7 Foods You Should Eat For A Healthy Heart, According To A Dietician
It’s no secret that the foods we eat play a huge role in our health. Food can literally help you… or be your biggest downfall. According to the Heart and Stroke Foundation, 80 per cent of heart disease and stroke cases can be prevented by living a healthy lifestyle. By eating well and getting at least 30 minutes of exercise a day, you can live a long and heart-disease-free life.
So, when it comes to making good nutritional choices, it’s advised that we cut down on saturated fats, sodium and refined carbs. “The focus should rather be on healthy, balanced meals eaten regularly, as well as aiming to reduce sodium intake and including exercise. A healthy lifestyle will give you the beneficial effects of protection from cardiovascular disease,” says registered dietician Maxine Botha. Focus on these foods for maximum benefits…
1. Fatty Fish
“Fatty fish like salmon, mackerel, sardines and tuna are rich in omega-3 fatty acids,” says Botha. Research suggests that omega-3s can come with serious health benefits for your heart, brain, lungs and circulation. Eating three portions of fatty fish a week can help to reduce your blood pressure, triglycerides and cholesterol. Not into fish? A fish oil supplement has the same benefits as the real thing.

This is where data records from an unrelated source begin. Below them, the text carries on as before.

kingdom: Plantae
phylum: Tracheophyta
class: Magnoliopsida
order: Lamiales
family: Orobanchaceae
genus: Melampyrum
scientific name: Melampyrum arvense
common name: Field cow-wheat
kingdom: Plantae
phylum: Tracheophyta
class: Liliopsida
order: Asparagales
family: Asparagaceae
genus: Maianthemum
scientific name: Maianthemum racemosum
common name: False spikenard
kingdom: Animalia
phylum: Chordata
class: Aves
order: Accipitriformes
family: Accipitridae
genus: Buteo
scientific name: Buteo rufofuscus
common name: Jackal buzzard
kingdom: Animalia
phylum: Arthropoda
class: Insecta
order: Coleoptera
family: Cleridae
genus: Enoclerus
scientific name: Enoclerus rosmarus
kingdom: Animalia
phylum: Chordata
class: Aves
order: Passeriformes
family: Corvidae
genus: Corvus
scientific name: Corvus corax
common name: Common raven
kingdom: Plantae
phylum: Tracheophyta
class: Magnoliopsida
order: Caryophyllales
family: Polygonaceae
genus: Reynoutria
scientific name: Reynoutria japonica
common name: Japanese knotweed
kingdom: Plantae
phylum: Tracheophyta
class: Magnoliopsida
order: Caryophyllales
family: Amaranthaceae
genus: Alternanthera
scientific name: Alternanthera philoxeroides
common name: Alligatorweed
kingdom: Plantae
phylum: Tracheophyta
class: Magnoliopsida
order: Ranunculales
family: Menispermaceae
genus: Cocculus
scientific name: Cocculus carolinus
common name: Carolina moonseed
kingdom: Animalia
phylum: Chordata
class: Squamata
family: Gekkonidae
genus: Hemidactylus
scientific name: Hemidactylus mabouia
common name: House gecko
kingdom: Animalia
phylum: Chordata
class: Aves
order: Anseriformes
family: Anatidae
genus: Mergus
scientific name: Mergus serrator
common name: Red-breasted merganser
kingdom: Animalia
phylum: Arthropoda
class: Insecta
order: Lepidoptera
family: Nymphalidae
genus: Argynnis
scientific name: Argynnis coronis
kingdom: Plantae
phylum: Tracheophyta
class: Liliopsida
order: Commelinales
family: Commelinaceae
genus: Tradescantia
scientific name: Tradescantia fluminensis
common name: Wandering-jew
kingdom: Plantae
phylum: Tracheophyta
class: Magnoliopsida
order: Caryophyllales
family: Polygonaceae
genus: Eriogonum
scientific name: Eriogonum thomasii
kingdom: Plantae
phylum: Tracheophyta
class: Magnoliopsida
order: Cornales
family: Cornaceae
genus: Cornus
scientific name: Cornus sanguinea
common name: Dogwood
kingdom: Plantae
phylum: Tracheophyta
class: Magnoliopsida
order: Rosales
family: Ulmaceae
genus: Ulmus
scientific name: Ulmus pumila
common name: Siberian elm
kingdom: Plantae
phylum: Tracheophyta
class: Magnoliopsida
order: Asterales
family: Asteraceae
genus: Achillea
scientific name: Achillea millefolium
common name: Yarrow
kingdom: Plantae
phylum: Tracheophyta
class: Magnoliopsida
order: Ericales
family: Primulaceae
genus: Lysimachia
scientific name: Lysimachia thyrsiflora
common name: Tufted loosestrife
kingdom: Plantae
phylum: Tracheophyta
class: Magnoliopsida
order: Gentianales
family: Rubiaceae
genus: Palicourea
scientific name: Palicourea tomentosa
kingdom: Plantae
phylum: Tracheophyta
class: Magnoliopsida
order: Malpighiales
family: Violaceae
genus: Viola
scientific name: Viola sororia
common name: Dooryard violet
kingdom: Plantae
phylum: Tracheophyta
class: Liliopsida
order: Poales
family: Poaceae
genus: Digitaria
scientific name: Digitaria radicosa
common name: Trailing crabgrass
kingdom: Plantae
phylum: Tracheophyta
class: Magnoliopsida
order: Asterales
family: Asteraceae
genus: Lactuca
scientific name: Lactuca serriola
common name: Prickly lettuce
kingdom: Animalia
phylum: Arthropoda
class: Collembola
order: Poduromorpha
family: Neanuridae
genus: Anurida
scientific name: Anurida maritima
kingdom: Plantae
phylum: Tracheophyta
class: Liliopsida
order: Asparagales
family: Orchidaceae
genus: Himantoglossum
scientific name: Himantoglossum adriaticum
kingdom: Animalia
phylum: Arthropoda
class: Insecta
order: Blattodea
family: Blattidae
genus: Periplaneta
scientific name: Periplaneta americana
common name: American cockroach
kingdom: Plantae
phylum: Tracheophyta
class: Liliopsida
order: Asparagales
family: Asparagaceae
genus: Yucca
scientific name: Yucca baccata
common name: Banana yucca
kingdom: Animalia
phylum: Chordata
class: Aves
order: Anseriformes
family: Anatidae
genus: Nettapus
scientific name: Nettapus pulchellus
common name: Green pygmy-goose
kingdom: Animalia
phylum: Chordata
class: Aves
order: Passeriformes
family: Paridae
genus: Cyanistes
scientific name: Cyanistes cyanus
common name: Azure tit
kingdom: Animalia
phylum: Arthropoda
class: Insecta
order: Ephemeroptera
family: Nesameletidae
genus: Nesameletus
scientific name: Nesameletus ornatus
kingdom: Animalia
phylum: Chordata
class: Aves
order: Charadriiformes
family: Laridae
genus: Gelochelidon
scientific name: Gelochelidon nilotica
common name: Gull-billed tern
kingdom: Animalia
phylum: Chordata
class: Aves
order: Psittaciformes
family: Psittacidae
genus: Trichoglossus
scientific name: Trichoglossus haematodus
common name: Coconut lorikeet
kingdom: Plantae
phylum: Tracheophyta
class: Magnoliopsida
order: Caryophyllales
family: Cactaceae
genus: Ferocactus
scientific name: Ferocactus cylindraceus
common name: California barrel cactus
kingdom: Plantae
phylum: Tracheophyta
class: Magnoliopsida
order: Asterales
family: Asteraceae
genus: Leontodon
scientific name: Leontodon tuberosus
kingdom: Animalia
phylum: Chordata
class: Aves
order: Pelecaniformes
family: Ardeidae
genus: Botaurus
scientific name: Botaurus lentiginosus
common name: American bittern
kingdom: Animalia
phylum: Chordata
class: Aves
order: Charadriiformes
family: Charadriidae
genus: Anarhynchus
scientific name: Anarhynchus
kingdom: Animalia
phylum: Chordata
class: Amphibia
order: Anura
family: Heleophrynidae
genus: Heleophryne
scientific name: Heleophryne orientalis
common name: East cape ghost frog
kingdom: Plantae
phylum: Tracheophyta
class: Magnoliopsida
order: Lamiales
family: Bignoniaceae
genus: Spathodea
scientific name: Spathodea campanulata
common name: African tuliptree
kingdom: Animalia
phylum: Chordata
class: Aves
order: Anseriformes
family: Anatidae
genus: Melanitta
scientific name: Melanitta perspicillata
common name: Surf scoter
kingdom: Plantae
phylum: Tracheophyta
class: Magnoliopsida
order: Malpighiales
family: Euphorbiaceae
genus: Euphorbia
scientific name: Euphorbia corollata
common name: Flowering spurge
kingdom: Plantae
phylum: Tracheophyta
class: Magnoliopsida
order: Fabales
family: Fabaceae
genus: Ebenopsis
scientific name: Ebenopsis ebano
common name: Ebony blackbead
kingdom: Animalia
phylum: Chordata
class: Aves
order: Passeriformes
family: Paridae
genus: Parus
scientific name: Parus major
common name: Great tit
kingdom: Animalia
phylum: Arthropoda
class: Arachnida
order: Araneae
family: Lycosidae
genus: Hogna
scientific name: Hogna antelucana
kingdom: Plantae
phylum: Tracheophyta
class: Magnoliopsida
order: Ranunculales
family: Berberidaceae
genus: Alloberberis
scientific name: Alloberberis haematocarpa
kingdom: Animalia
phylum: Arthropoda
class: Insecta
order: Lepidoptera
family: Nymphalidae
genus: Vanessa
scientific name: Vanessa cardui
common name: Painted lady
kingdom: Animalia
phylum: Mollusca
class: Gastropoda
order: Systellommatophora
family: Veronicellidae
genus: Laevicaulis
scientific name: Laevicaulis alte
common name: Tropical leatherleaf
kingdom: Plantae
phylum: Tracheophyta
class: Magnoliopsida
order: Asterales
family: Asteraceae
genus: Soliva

Berries are high in antioxidants, which help protect against oxidative stress and inflammation (which contribute to the development of heart disease). They’re also high in vitamin C, folate, potassium and fibre, meaning they’re great for the rest of your body too.
“Avos fall in the healthy fat group since they’re rich in monounsaturated fats, leading to reduced levels of cholesterol and a lower risk of heart disease,” says Botha. Regular consumption of avos is linked to lowered bad cholesterol – a cause of heart disease. They’re high in potassium, an electrolyte that’s essential for heart contractions and the regulation of blood pressure.
Tomatoes and other red fruit and veg have a plant pigment called lycopene. This little superhero has antioxidant properties, which combat the reactive biochemical compounds formed during metabolism. Antioxidants help to reduce damage and inflammation caused by these free radicals.
5. Leafy Greens
Be sure to stock up your spinach, kale, and cabbage on your next grocery trip. Leafy greens are packed with “vitamins, minerals and antioxidants especially vitamin K which promotes blood clotting and helps protect your arteries”, explains Botha. And because they are high in fibre, they help to lower blood pressure and promote the functioning of your vascular system.
6. High-Fibre Grains
Adding whole wheat grains to your daily meals will help lower bad cholesterol and decrease your chance of heart disease and stroke. Sources of whole-grains include wholewheat bread, oats, brown rice, wholewheat pasta, rye, barley, buckwheat and quinoa.
Edamame is the immature soybean often found in East Asian cuisine. Soy products are rich in soy isoflavones, a type of flavonoid that can help lower cholesterol and improve heart health. Isoflavones are also found in chickpeas and other legumes. “Consuming soy protein instead of animal protein leads to lower levels of LDL or ‘bad’ cholesterol. This helps to decrease the risk of atherosclerosis and high blood pressure. Edamame is also rich in fibre, protein and antioxidants,” says Botha.